■ **Records shown**:
=====
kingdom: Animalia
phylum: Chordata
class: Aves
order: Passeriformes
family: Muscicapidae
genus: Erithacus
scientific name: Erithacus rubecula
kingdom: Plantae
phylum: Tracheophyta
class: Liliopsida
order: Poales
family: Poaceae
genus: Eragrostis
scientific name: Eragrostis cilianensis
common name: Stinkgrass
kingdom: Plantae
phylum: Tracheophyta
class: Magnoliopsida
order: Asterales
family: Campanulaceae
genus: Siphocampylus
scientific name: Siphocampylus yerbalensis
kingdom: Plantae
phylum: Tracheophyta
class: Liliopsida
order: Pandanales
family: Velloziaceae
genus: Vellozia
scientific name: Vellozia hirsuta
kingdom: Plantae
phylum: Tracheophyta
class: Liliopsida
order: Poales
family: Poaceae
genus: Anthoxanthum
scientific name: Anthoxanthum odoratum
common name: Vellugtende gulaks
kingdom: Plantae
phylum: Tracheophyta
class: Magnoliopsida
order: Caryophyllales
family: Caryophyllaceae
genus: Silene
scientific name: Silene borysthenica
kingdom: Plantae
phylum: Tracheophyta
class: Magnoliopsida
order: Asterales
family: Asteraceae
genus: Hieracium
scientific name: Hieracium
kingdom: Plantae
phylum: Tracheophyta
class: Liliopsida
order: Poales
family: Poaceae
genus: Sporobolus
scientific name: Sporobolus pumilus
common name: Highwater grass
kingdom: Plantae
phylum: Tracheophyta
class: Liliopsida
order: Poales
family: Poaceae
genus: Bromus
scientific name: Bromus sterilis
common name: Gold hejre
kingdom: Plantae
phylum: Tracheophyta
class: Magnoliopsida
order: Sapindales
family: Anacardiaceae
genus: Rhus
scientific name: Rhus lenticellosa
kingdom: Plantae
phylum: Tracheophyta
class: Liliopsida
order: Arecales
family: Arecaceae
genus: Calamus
=====
■ **Your goal**: Return every line of the listing above unchanged, in the same order, from the first kingdom line through the last genus line.

■ **Written reply**:
kingdom: Animalia
phylum: Chordata
class: Aves
order: Passeriformes
family: Muscicapidae
genus: Erithacus
scientific name: Erithacus rubecula
kingdom: Plantae
phylum: Tracheophyta
class: Liliopsida
order: Poales
family: Poaceae
genus: Eragrostis
scientific name: Eragrostis cilianensis
common name: Stinkgrass
kingdom: Plantae
phylum: Tracheophyta
class: Magnoliopsida
order: Asterales
family: Campanulaceae
genus: Siphocampylus
scientific name: Siphocampylus yerbalensis
kingdom: Plantae
phylum: Tracheophyta
class: Liliopsida
order: Pandanales
family: Velloziaceae
genus: Vellozia
scientific name: Vellozia hirsuta
kingdom: Plantae
phylum: Tracheophyta
class: Liliopsida
order: Poales
family: Poaceae
genus: Anthoxanthum
scientific name: Anthoxanthum odoratum
common name: Vellugtende gulaks
kingdom: Plantae
phylum: Tracheophyta
class: Magnoliopsida
order: Caryophyllales
family: Caryophyllaceae
genus: Silene
scientific name: Silene borysthenica
kingdom: Plantae
phylum: Tracheophyta
class: Magnoliopsida
order: Asterales
family: Asteraceae
genus: Hieracium
scientific name: Hieracium
kingdom: Plantae
phylum: Tracheophyta
class: Liliopsida
order: Poales
family: Poaceae
genus: Sporobolus
scientific name: Sporobolus pumilus
common name: Highwater grass
kingdom: Plantae
phylum: Tracheophyta
class: Liliopsida
order: Poales
family: Poaceae
genus: Bromus
scientific name: Bromus sterilis
common name: Gold hejre
kingdom: Plantae
phylum: Tracheophyta
class: Magnoliopsida
order: Sapindales
family: Anacardiaceae
genus: Rhus
scientific name: Rhus lenticellosa
kingdom: Plantae
phylum: Tracheophyta
class: Liliopsida
order: Arecales
family: Arecaceae
genus: Calamus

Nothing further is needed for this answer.